Или мемуары собственно и состоят из лжи о собственной жизни, а значит, служат способом придать ей форму и стройность, связность, которую она может обрести лишь на бумаге? Или это способ возвращения или репетиции возвращения — так вот некоторые из нас истово раздувают давно угасшее пламя, но с условием, что воссоединение так и останется фантазией? Может, жизнь наша попросту неполна и несвязна, если не навести на нее эстетический глянец? Может, именно обращение к литературному вымыслу способно породить ту самую тоску по дому, которую мемуары призваны избыть? Или владение искусством слова предполагает способность ко лжи, то есть после того, как ложь наша вплетается в хронику нашей жизни, ее уже оттуда обратно не извлечешь, как вот невозможно извлечь примеси из уже отчеканенной монеты или отодрать жвачку, на которую ты несколько раз наступил на тротуаре?

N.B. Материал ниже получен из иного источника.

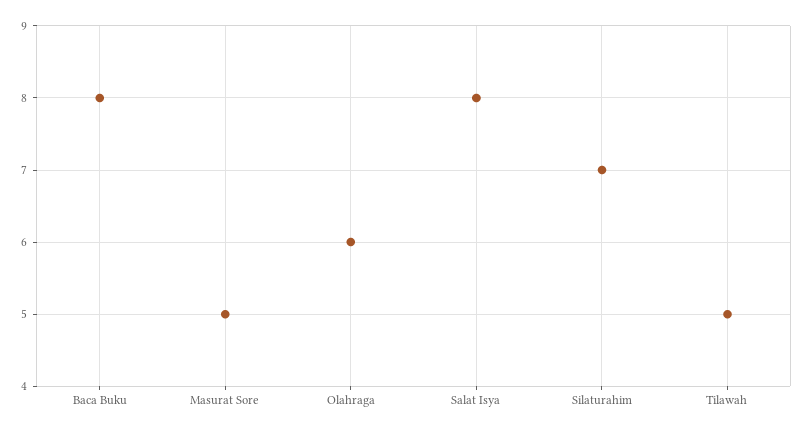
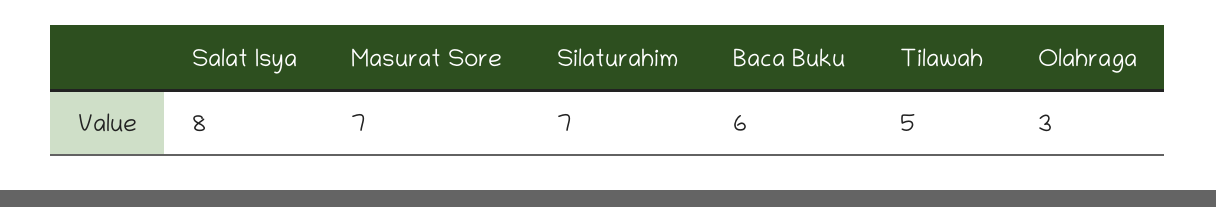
  {
-   "Baca Buku": 8,
+   "Baca Buku": 6,
-   "Masurat Sore": 5,
+   "Masurat Sore": 7,
-   "Olahraga": 6,
+   "Olahraga": 3,
    "Salat Isya": 8,
    "Silaturahim": 7,
    "Tilawah": 5
  }

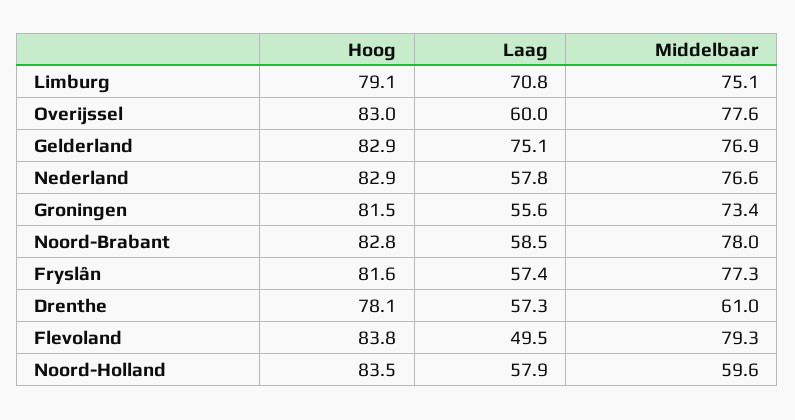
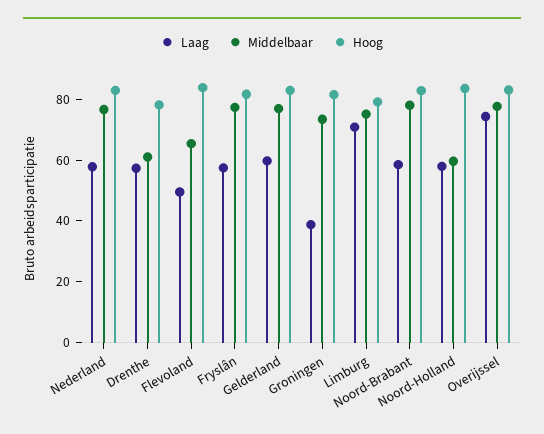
  {
    "Hoog": {
      "Limburg": 79.1,
      "Overijssel": 83,
      "Gelderland": 82.9,
      "Nederland": 82.9,
      "Groningen": 81.5,
      "Noord-Brabant": 82.8,
      "Fryslân": 81.6,
      "Drenthe": 78.1,
      "Flevoland": 83.8,
      "Noord-Holland": 83.5
    },
    "Laag": {
      "Limburg": 70.8,
-     "Overijssel": 60,
+     "Overijssel": 75,
-     "Gelderland": 75.1,
+     "Gelderland": 60,
      "Nederland": 57.8,
-     "Groningen": 55.6,
+     "Groningen": 40,
      "Noord-Brabant": 58.5,
      "Fryslân": 57.4,
      "Drenthe": 57.3,
      "Flevoland": 49.5,
      "Noord-Holland": 57.9
    },
    "Middelbaar": {
      "Limburg": 75.1,
      "Overijssel": 77.6,
      "Gelderland": 76.9,
      "Nederland": 76.6,
      "Groningen": 73.4,
      "Noord-Brabant": 78,
      "Fryslân": 77.3,
      "Drenthe": 61,
-     "Flevoland": 79.3,
+     "Flevoland": 65,
      "Noord-Holland": 59.6
    }
  }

Друзья и читатели, знакомые с описанием нашего последнего седера в варианте 1990 года, были ошарашены, когда у них на глазах в варианте 1995 года я предпринял эту вечернюю прогулку в одиночестве. Что случилось с моим братом, почему он меня не сопровождает? Да и вообще, если подумать, почему его и вовсе нет в книге? Что это за мемуары такие, если можно убрать одного персонажа, переиначить других и — кто знает — еще и изобрести нескольких?

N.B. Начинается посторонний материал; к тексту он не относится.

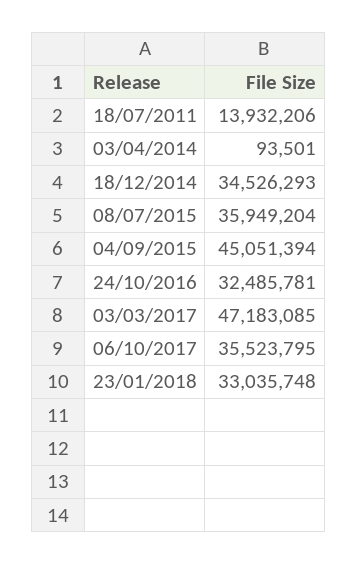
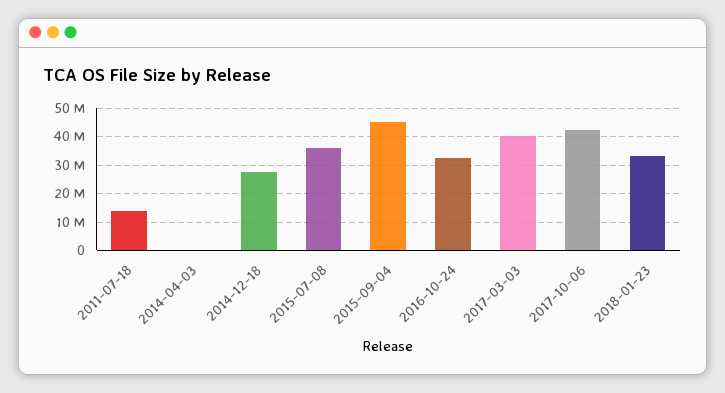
  {
    "18/07/2011": 13932206,
    "03/04/2014": 93501,
-   "18/12/2014": 34526293,
+   "18/12/2014": 27500000,
    "08/07/2015": 35949204,
    "04/09/2015": 45051394,
    "24/10/2016": 32485781,
-   "03/03/2017": 47183085,
+   "03/03/2017": 40000000,
-   "06/10/2017": 35523795,
+   "06/10/2017": 42500000,
    "23/01/2018": 33035748
  }

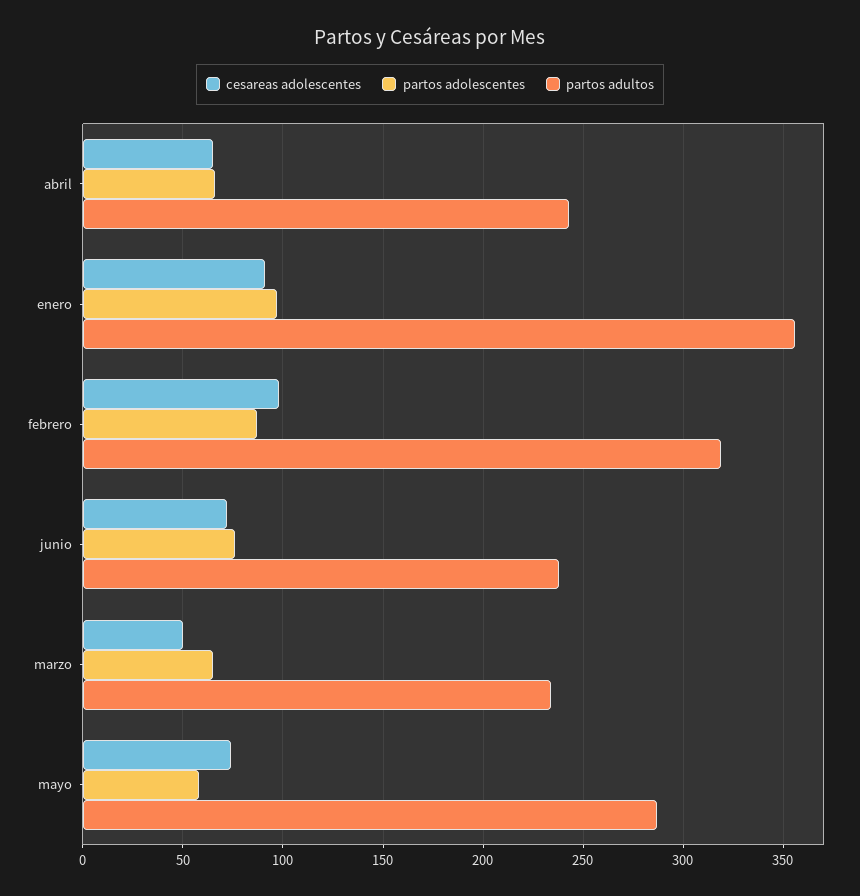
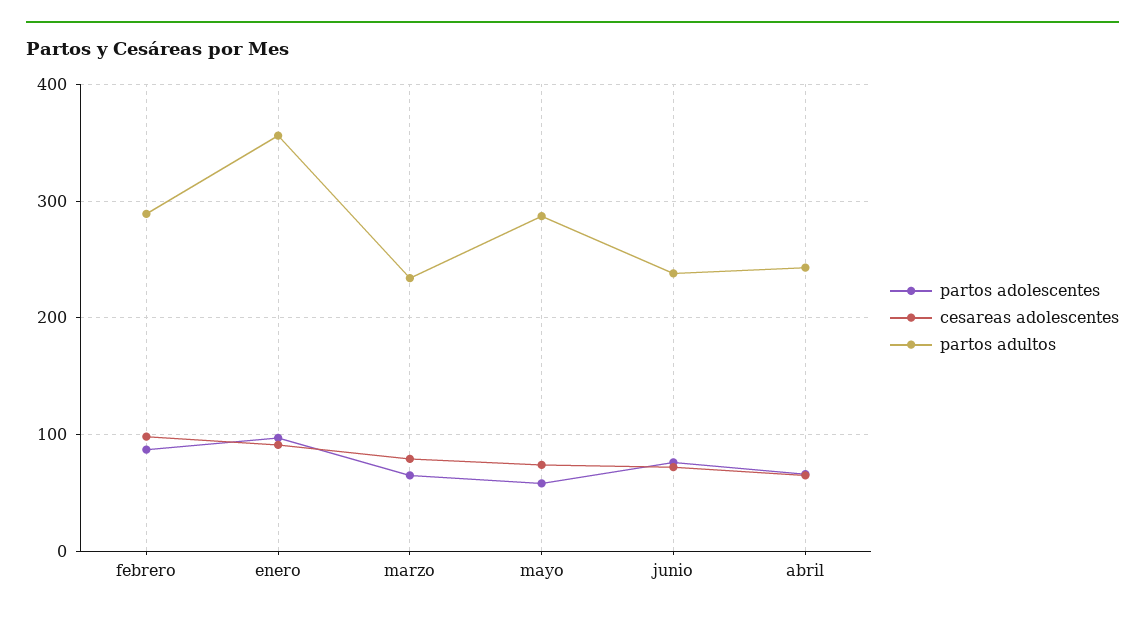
  {
    "cesareas adolescentes": {
      "abril": 65,
      "enero": 90,
      "febrero": 100,
      "junio": 70,
-     "marzo": 50,
+     "marzo": 80,
      "mayo": 75
    },
    "partos adolescentes": {
      "abril": 65,
      "enero": 95,
      "febrero": 85,
      "junio": 75,
      "marzo": 65,
      "mayo": 60
    },
    "partos adultos": {
      "abril": 245,
      "enero": 355,
-     "febrero": 320,
+     "febrero": 290,
      "junio": 240,
      "marzo": 235,
      "mayo": 285
    }
  }

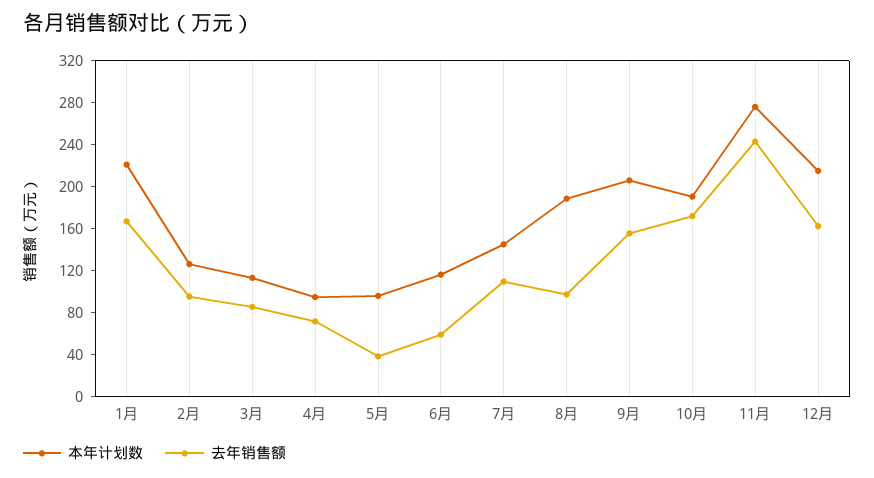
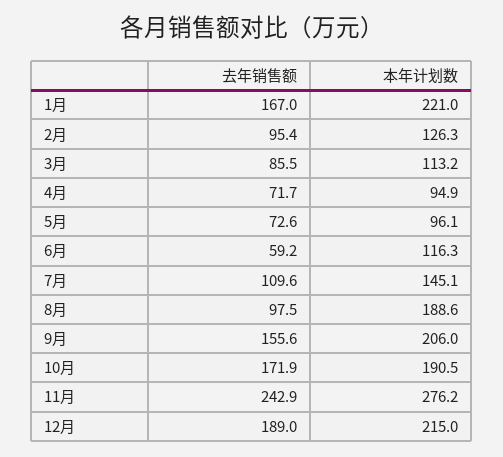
  {
    "本年计划数": {
      "1月": 221,
      "2月": 126.3,
      "3月": 113.2,
      "4月": 94.9,
      "5月": 96.1,
      "6月": 116.3,
      "7月": 145.1,
      "8月": 188.6,
      "9月": 206,
      "10月": 190.5,
      "11月": 276.2,
      "12月": 215
    },
    "去年销售额": {
      "1月": 167,
      "2月": 95.4,
      "3月": 85.5,
      "4月": 71.7,
-     "5月": 40,
+     "5月": 72.6,
      "6月": 59.2,
      "7月": 109.6,
      "8月": 97.5,
      "9月": 155.6,
      "10月": 171.9,
      "11月": 242.9,
-     "12月": 160
+     "12月": 189
    }
  }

Убрать брата из вечерней прогулки оказалось до бессовестности просто — хоть трактуй это так, будто я всю жизнь только и мечтал от него избавиться. В последний момент пришлось внести кое-какие изменения, чтобы превратить ночной диалог с братом в молчаливый монолог без него. Эти изменения оказались неожиданно благотворными — так часто бывает, когда потеряешь несколько страниц и приходится переписывать их с нуля: в результате обнаруживается, что тебе удалось сказать какие-то вещи, которых ты вроде и не думал говорить, при этом вроде как очень хотел сказать, но не мог, именно потому, что этому мешали те вещи, которые ты, на свое счастье, потерял. Длинные элегические пассажи в самом конце «Из Египта», которые любят цитировать в рецензиях, были на самом деле написаны с единственной целью: сгладить шероховатости, оставшиеся после исчезновения брата, спеть ему прощальную элегию:
И вот, коснувшись сырой зернистои стены мола, я внезапно понял, что всегда буду помнить эту ночь, что долгие годы предстоит мне вспоминать, как я сижу здесь, охваченныи тоской и растерянностью, вслушиваюсь в плеск волн о крупные валуны ниже набережнои и смотрю, как дети направляются к берегу извилистой игривой процессией. Мне захотелось вернуться сюда завтра вечером, и послезавтра, и на следующий вечер после того — я ощущал, что нестерпимо мучительным отъезд делает, в частности, и то, что больше не суждено мне такой ночи, не покупать мне больше влажных лепешек вечером у побережья; ни в этом году, ни в следующем не ощутить мне внезапной ошеломляющей красоты этого момента, когда — пусть и на один миг — меня охватила тоска по городу, хотя даже и не знал, что этот город люблю.
Это говорю не я. А мой брат.
Последнее предложение в изначальном своем варианте в «Из Египта» выражало совершенно другие чувства. Я никогда не любил Египет. Не любил и Александрию — ее запахи, пляжи, жителей. В исконном варианте предложение завершалось довольно обескураживающими, но при этом куда более парадоксальными словами: я «меня охватила тоска по городу, хотя даже и не знал, что этот город ненавижу». Вот только по злой иронии утверждение это не согласовывалось с той солнечной и лучезарной Александрией, которую я изобразил в книге. Брат мой любил Александрию; я ее ненавидел.
Один из первых моих читателей сразу же уловил несостыковку между словом «ненависть» и городом, который я, как получалось, очень любил, и попросил меня… переделать. В свете моих приязненных, порой даже восторженных описаний александрийской жизни, пожалуй, более подходящим здесь будет слово «любить».
Чистая правда. Даже не задумавшись, я вычеркнул глагол «ненавидеть» и заменил его глаголом «любить». Ненависть к Александрии превратилась в любовь к ней. Вот так просто.
То, что мне столь непринужденно удалось решить этот вопрос — я будто перевернул монетку и из одной крайности шагнул в другую, — означает, что либо в душе я испытывал к городу двойственные чувства, либо что я так и не определился, чей голос звучал в ту минуту: мой или моего брата. Но даже если это брат говорил моим голосом, сам факт, что я описывал Александрию с такой любовной и прочувствованной точностью, с таким стремлением воспроизвести тот или иной миг, вернуться в то или иное место, мог быть проявлением скрытого моего желания стать таким, как он, чувствовать так, как он чувствовал, перестать быть собой и, если удастся убедить в этом других, и самому тоже в это поверить.